Given exercise> Please repeat exactly the lines in the records below, everything from the line containing "family: Curculionidae" down to the line containing "genus: Alcea", both included, and no others.

— start Material for this exercise —

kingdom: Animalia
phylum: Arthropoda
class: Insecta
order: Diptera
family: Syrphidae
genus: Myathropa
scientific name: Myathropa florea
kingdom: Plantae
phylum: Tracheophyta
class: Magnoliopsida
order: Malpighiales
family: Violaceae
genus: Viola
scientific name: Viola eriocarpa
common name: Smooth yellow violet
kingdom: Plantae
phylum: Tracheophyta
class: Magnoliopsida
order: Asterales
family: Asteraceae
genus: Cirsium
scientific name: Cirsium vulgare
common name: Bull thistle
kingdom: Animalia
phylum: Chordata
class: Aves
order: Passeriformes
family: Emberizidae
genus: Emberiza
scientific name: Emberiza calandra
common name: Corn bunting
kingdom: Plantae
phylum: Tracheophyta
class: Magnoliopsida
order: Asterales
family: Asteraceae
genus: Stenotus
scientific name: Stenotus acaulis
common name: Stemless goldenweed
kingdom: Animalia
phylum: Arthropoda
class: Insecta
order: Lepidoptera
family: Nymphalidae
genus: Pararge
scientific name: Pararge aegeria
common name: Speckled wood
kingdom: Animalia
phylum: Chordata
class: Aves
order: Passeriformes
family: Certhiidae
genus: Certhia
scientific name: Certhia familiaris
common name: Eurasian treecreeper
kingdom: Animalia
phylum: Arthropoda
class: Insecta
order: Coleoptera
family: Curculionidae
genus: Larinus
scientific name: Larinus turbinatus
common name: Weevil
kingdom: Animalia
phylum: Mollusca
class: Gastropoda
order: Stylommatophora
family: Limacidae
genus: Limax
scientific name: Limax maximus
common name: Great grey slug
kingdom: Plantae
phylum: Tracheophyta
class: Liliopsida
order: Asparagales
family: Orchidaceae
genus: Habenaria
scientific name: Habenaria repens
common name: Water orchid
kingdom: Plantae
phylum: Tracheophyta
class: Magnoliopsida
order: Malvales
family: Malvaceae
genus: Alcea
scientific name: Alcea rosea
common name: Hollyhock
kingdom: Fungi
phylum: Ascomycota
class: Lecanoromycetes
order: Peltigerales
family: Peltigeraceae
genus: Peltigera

— end Material for this exercise —

Exercise output>
family: Curculionidae
genus: Larinus
scientific name: Larinus turbinatus
common name: Weevil
kingdom: Animalia
phylum: Mollusca
class: Gastropoda
order: Stylommatophora
family: Limacidae
genus: Limax
scientific name: Limax maximus
common name: Great grey slug
kingdom: Plantae
phylum: Tracheophyta
class: Liliopsida
order: Asparagales
family: Orchidaceae
genus: Habenaria
scientific name: Habenaria repens
common name: Water orchid
kingdom: Plantae
phylum: Tracheophyta
class: Magnoliopsida
order: Malvales
family: Malvaceae
genus: Alcea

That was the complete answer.